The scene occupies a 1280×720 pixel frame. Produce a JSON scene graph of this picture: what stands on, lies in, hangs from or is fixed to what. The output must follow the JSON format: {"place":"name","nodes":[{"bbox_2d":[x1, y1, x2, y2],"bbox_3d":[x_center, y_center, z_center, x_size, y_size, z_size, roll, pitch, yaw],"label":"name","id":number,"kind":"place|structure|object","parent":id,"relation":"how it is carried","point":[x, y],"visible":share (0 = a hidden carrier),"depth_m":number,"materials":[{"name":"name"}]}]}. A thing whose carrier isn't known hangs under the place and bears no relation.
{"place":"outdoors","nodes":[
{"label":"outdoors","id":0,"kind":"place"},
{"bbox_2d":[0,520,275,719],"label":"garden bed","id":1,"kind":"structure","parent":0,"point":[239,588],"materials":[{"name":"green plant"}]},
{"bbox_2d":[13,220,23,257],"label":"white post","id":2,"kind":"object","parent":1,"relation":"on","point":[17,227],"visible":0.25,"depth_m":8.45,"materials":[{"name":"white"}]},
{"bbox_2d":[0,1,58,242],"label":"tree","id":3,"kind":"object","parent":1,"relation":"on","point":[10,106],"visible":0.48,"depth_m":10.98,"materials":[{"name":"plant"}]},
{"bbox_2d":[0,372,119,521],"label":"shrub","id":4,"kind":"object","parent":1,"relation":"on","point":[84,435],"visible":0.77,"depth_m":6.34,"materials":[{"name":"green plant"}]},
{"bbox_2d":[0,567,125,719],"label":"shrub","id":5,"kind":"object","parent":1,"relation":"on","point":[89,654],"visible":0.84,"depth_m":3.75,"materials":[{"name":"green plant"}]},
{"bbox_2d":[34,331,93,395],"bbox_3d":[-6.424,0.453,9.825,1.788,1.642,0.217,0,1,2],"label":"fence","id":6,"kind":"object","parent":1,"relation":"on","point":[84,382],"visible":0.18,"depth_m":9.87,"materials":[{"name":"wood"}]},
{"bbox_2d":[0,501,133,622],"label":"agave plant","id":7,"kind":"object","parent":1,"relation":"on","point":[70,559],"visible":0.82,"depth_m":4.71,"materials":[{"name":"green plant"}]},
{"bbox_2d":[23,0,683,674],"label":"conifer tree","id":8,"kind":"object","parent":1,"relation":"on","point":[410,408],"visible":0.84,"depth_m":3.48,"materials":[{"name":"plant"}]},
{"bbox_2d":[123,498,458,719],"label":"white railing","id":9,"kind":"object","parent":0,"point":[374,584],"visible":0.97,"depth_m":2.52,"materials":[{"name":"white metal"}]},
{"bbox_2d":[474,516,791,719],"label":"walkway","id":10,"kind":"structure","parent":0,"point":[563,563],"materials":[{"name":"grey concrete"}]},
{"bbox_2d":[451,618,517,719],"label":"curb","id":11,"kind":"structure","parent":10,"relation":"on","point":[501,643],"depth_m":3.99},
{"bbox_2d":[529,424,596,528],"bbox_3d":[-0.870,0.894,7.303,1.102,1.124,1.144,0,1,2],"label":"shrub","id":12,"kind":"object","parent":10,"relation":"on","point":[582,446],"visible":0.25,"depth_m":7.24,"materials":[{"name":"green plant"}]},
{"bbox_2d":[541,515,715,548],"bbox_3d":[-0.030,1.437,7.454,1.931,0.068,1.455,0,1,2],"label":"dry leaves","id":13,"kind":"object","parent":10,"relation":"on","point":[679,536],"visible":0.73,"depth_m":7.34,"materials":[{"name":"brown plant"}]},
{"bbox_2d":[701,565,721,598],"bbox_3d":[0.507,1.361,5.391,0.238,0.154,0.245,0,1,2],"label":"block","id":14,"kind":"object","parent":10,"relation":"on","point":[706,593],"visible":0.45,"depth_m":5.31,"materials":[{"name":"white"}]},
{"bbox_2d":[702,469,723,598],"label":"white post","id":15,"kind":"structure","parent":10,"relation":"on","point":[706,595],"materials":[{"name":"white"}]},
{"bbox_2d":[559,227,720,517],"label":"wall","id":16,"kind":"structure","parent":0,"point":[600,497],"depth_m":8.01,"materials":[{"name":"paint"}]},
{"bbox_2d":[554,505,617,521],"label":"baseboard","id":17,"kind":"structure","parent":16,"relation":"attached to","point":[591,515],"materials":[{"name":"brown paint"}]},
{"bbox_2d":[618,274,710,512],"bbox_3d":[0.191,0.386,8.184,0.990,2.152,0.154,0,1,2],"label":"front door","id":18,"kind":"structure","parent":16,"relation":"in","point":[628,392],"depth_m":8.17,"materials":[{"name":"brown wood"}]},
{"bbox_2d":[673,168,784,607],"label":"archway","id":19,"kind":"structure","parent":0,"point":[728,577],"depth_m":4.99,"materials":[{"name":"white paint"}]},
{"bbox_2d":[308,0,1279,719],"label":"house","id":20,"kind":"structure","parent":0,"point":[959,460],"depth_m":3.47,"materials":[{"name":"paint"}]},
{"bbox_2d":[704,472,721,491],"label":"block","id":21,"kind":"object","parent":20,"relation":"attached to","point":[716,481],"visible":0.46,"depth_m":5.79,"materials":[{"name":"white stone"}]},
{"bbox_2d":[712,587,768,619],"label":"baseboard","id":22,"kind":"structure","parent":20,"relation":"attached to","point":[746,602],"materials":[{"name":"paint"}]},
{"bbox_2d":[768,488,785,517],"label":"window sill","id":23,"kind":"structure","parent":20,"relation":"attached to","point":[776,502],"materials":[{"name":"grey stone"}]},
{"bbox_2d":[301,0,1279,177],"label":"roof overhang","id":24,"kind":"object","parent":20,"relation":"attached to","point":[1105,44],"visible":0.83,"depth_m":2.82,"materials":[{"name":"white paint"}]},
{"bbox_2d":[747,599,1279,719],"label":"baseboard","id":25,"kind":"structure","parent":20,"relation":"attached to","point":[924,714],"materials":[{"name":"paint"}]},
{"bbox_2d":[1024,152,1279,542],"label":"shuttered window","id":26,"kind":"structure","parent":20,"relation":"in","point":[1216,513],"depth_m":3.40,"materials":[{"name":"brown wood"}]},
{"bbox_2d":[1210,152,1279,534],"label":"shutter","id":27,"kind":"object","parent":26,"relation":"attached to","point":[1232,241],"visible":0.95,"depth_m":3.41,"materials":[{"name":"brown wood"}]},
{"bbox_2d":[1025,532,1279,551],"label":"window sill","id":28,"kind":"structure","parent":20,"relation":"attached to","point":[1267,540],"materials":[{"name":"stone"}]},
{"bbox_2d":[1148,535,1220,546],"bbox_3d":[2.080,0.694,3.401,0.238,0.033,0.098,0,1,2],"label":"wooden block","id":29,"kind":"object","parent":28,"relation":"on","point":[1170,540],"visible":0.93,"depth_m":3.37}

| Brief |
From the first line to the last, output the records word for word.

| Response to this exercise |
The scene occupies a 1280×720 pixel frame. Produce a JSON scene graph of this picture: what stands on, lies in, hangs from or is fixed to what. The output must follow the JSON format: {"place":"name","nodes":[{"bbox_2d":[x1, y1, x2, y2],"bbox_3d":[x_center, y_center, z_center, x_size, y_size, z_size, roll, pitch, yaw],"label":"name","id":number,"kind":"place|structure|object","parent":id,"relation":"how it is carried","point":[x, y],"visible":share (0 = a hidden carrier),"depth_m":number,"materials":[{"name":"name"}]}]}. A thing whose carrier isn't known hangs under the place and bears no relation.
{"place":"outdoors","nodes":[
{"label":"outdoors","id":0,"kind":"place"},
{"bbox_2d":[0,520,275,719],"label":"garden bed","id":1,"kind":"structure","parent":0,"point":[239,588],"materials":[{"name":"green plant"}]},
{"bbox_2d":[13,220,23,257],"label":"white post","id":2,"kind":"object","parent":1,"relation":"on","point":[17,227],"visible":0.25,"depth_m":8.45,"materials":[{"name":"white"}]},
{"bbox_2d":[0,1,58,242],"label":"tree","id":3,"kind":"object","parent":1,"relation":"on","point":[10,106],"visible":0.48,"depth_m":10.98,"materials":[{"name":"plant"}]},
{"bbox_2d":[0,372,119,521],"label":"shrub","id":4,"kind":"object","parent":1,"relation":"on","point":[84,435],"visible":0.77,"depth_m":6.34,"materials":[{"name":"green plant"}]},
{"bbox_2d":[0,567,125,719],"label":"shrub","id":5,"kind":"object","parent":1,"relation":"on","point":[89,654],"visible":0.84,"depth_m":3.75,"materials":[{"name":"green plant"}]},
{"bbox_2d":[34,331,93,395],"bbox_3d":[-6.424,0.453,9.825,1.788,1.642,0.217,0,1,2],"label":"fence","id":6,"kind":"object","parent":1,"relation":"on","point":[84,382],"visible":0.18,"depth_m":9.87,"materials":[{"name":"wood"}]},
{"bbox_2d":[0,501,133,622],"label":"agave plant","id":7,"kind":"object","parent":1,"relation":"on","point":[70,559],"visible":0.82,"depth_m":4.71,"materials":[{"name":"green plant"}]},
{"bbox_2d":[23,0,683,674],"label":"conifer tree","id":8,"kind":"object","parent":1,"relation":"on","point":[410,408],"visible":0.84,"depth_m":3.48,"materials":[{"name":"plant"}]},
{"bbox_2d":[123,498,458,719],"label":"white railing","id":9,"kind":"object","parent":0,"point":[374,584],"visible":0.97,"depth_m":2.52,"materials":[{"name":"white metal"}]},
{"bbox_2d":[474,516,791,719],"label":"walkway","id":10,"kind":"structure","parent":0,"point":[563,563],"materials":[{"name":"grey concrete"}]},
{"bbox_2d":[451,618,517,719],"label":"curb","id":11,"kind":"structure","parent":10,"relation":"on","point":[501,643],"depth_m":3.99},
{"bbox_2d":[529,424,596,528],"bbox_3d":[-0.870,0.894,7.303,1.102,1.124,1.144,0,1,2],"label":"shrub","id":12,"kind":"object","parent":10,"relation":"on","point":[582,446],"visible":0.25,"depth_m":7.24,"materials":[{"name":"green plant"}]},
{"bbox_2d":[541,515,715,548],"bbox_3d":[-0.030,1.437,7.454,1.931,0.068,1.455,0,1,2],"label":"dry leaves","id":13,"kind":"object","parent":10,"relation":"on","point":[679,536],"visible":0.73,"depth_m":7.34,"materials":[{"name":"brown plant"}]},
{"bbox_2d":[701,565,721,598],"bbox_3d":[0.507,1.361,5.391,0.238,0.154,0.245,0,1,2],"label":"block","id":14,"kind":"object","parent":10,"relation":"on","point":[706,593],"visible":0.45,"depth_m":5.31,"materials":[{"name":"white"}]},
{"bbox_2d":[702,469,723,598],"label":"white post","id":15,"kind":"structure","parent":10,"relation":"on","point":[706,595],"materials":[{"name":"white"}]},
{"bbox_2d":[559,227,720,517],"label":"wall","id":16,"kind":"structure","parent":0,"point":[600,497],"depth_m":8.01,"materials":[{"name":"paint"}]},
{"bbox_2d":[554,505,617,521],"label":"baseboard","id":17,"kind":"structure","parent":16,"relation":"attached to","point":[591,515],"materials":[{"name":"brown paint"}]},
{"bbox_2d":[618,274,710,512],"bbox_3d":[0.191,0.386,8.184,0.990,2.152,0.154,0,1,2],"label":"front door","id":18,"kind":"structure","parent":16,"relation":"in","point":[628,392],"depth_m":8.17,"materials":[{"name":"brown wood"}]},
{"bbox_2d":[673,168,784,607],"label":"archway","id":19,"kind":"structure","parent":0,"point":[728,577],"depth_m":4.99,"materials":[{"name":"white paint"}]},
{"bbox_2d":[308,0,1279,719],"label":"house","id":20,"kind":"structure","parent":0,"point":[959,460],"depth_m":3.47,"materials":[{"name":"paint"}]},
{"bbox_2d":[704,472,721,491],"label":"block","id":21,"kind":"object","parent":20,"relation":"attached to","point":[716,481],"visible":0.46,"depth_m":5.79,"materials":[{"name":"white stone"}]},
{"bbox_2d":[712,587,768,619],"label":"baseboard","id":22,"kind":"structure","parent":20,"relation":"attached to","point":[746,602],"materials":[{"name":"paint"}]},
{"bbox_2d":[768,488,785,517],"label":"window sill","id":23,"kind":"structure","parent":20,"relation":"attached to","point":[776,502],"materials":[{"name":"grey stone"}]},
{"bbox_2d":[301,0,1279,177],"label":"roof overhang","id":24,"kind":"object","parent":20,"relation":"attached to","point":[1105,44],"visible":0.83,"depth_m":2.82,"materials":[{"name":"white paint"}]},
{"bbox_2d":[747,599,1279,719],"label":"baseboard","id":25,"kind":"structure","parent":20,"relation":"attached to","point":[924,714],"materials":[{"name":"paint"}]},
{"bbox_2d":[1024,152,1279,542],"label":"shuttered window","id":26,"kind":"structure","parent":20,"relation":"in","point":[1216,513],"depth_m":3.40,"materials":[{"name":"brown wood"}]},
{"bbox_2d":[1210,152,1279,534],"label":"shutter","id":27,"kind":"object","parent":26,"relation":"attached to","point":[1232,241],"visible":0.95,"depth_m":3.41,"materials":[{"name":"brown wood"}]},
{"bbox_2d":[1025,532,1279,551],"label":"window sill","id":28,"kind":"structure","parent":20,"relation":"attached to","point":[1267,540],"materials":[{"name":"stone"}]},
{"bbox_2d":[1148,535,1220,546],"bbox_3d":[2.080,0.694,3.401,0.238,0.033,0.098,0,1,2],"label":"wooden block","id":29,"kind":"object","parent":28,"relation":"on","point":[1170,540],"visible":0.93,"depth_m":3.37}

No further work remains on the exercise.